The state-oil monopoly needs private sector competitor to improve its management, supply system and better service, according to a minister.
It needs competitor also for the smooth supply of petroleum products across the country, said Minister of Commerce and Supplies Shankar Koirala, inaugurating the fifth AGM of Nepal Petroleum Transport Entrepreneurs Federation, here today.
As the state-oil monopoly has been unable to ensure smooth supply of the petroleum products, time and again, the government has also been thinking of opening the sector but the traders have opposed the government regulation that was brought to open the sector claiming it has been biased towards big players.
The government is, however, again planning to introduce Petroleum and Gas Transaction Orders to allow private players investment in the fuel business.  The Orders, that was scrapped earlier due to huge opposition, is likely to be reintroduced with some amendments favouring the private parties.
Earlier, the government had brought the Orders on March 13 but it was forced to scrap it on April 6 following a opposition from the petroleum traders, though some private firms – especially big business houses – had shown interest to invest in petroleum trade, oil processing, and exploration.
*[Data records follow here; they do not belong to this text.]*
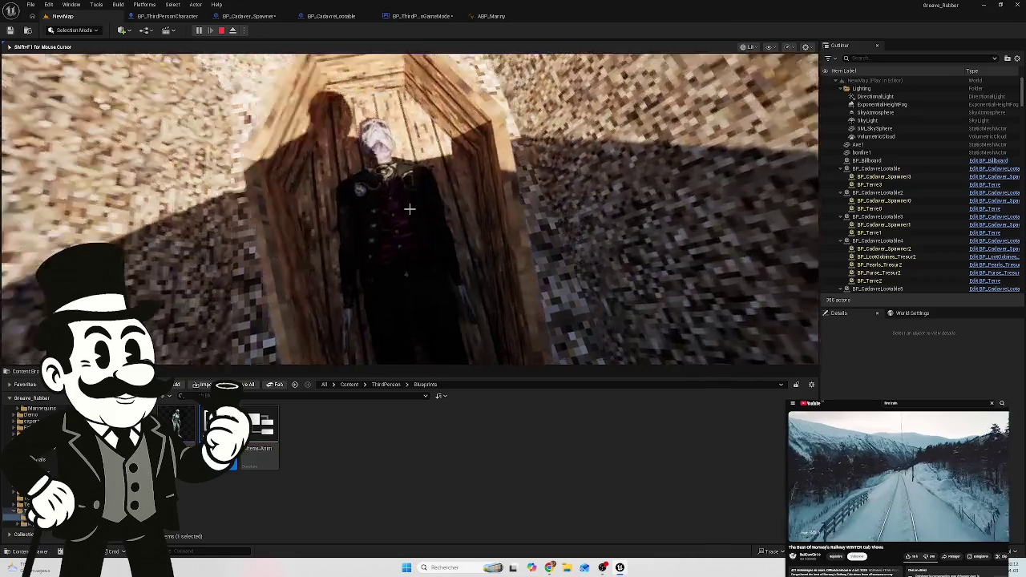
pyautogui.press('w')
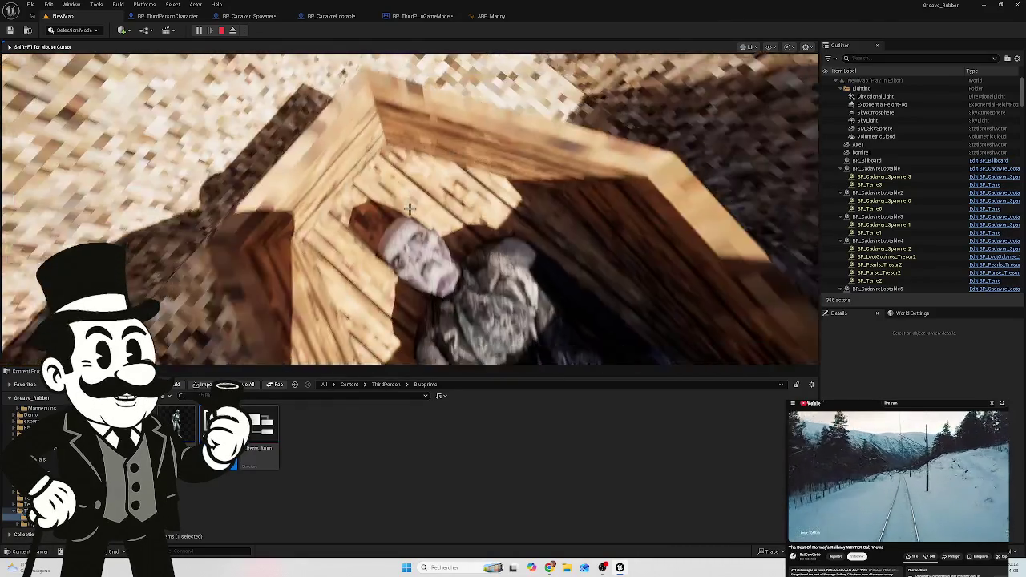
pyautogui.moveTo(408, 209)
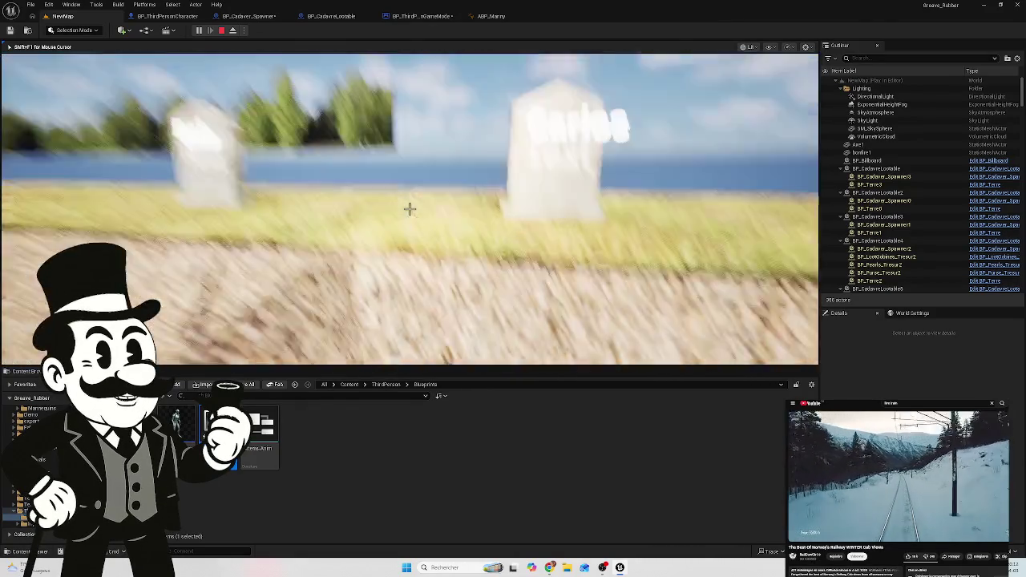
pyautogui.press('w')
Petroleum has but always been a political commodity, he said, adding that the successive government failed to address the sector’s problemalso due to problems supply disruptions.
But Koirala said the private sector could also come in as strategic partner in the Nepal Oil Corporation (NOC).
Petroleum traders, on the occasion, has also requested the government to restructure Nepal Oil Corporation by bringing in the strategic partners from the private sector.
Petroleum products is the single largest commodity import of the country and NOC is the state oil monopoly that has been technically bankrupt. But the government has not been able to reform the oil trade due to various pressures – some political and other mismanagement – and rampant corruption in the NOC and among the fuel traders.